Hypothesis: the answer. Output: grounded or hallucinated, with a probability.

v1: good benchmark, bad model

The first version was ModernBERT-base fine-tuned on RAGTruth, the standard benchmark for this task: 0.688 F1, clear of the GPT-4 judge. Shipped it, felt great.

Then I ran five quick manual cases — short, realistic inputs like a source saying revenue "increased 12%" and an answer claiming it "fell 12%", or a vaccine's "94% effective" becoming "49% effective". The model called all five grounded. Two out of five correct, and the misses were the embarrassing kind.

The diagnosis was ordinary distribution shift. RAGTruth is long RAG documents, so the model had learned that distribution and nothing else. On short inputs it defaulted to "grounded." It also trained with a question always prepended, while the library's main entry point sends none, a silent train/inference mismatch on every real call.

v2: fix the data, not the model

The fix was three changes to the training mix, none to the architecture:

Short claim–evidence pairs (VitaminC): sentences that differ by one small factual (edit) — exactly the failure mode from the manual test.
Programmatic hard negatives: take a grounded answer, flip exactly one fact — a number, a date, a direction word, a named entity and label it hallucinated.

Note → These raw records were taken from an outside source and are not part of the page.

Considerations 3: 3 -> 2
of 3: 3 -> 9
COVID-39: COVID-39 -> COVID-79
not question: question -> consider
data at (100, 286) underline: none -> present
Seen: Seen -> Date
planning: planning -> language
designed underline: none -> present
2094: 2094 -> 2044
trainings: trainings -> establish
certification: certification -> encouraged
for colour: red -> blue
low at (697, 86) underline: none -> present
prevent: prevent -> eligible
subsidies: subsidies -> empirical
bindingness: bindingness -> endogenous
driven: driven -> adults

The original stays in the training set, so the model must compare rather than pattern-match. ~2,700 of these flips are number edits, which is precisely where v1 was blind.
Question dropout: half the training rows lose their question, so no-question inference matches training.

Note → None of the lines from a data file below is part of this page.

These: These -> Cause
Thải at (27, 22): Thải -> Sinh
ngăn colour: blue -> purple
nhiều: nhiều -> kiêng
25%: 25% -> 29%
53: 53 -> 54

One retraining run later (28.5k examples, 3 epochs, a single free P100, under two hours): RAGTruth held at 0.682 F1 — statistically tied with v1 — while VitaminC accuracy hit 0.850, 80% of single-fact flips get caught, and the manual five went 5/5 with confident margins. The first rebalance attempt actually overshot (it flagged too many correct answers), which cost one more run to fix; the intermediate numbers are in the repo history.

The general lesson, which everyone repeats and I now believe: with a fixed small model, the data mix is the steering wheel. Three data changes moved real-world behavior more than any architecture choice would have.

What it doesn't do

Honest limitations, so you can decide if it's useful before installing:

It verifies support against the provided source only. A true statement not in the source is, by design, hallucinated.
It trades some precision for recall on long fact-dense documents — it flags more borderline answers than v1 did. If false alarms cost you more than misses, raise the threshold.
English only, 512-token source window (chunk longer documents).
The training data carries research-oriented licenses, so the open model is for research and non-commercial use.

Try it

pip install groundcheck-rag

from groundcheck import GroundCheck
gc = GroundCheck()
gc.check(
    source="In Q3, revenue increased 12% year-over-year to $2.1 billion.",
    answer="The company's revenue fell 12% in Q3.",
)   # -> hallucinated

Code and benchmark harness: https://github.com/Pranshurs/groundcheck
Weights: https://huggingface.co/Pranshurs/groundcheck-modernbert

The benchmark script reproduces every number above, confidence intervals included.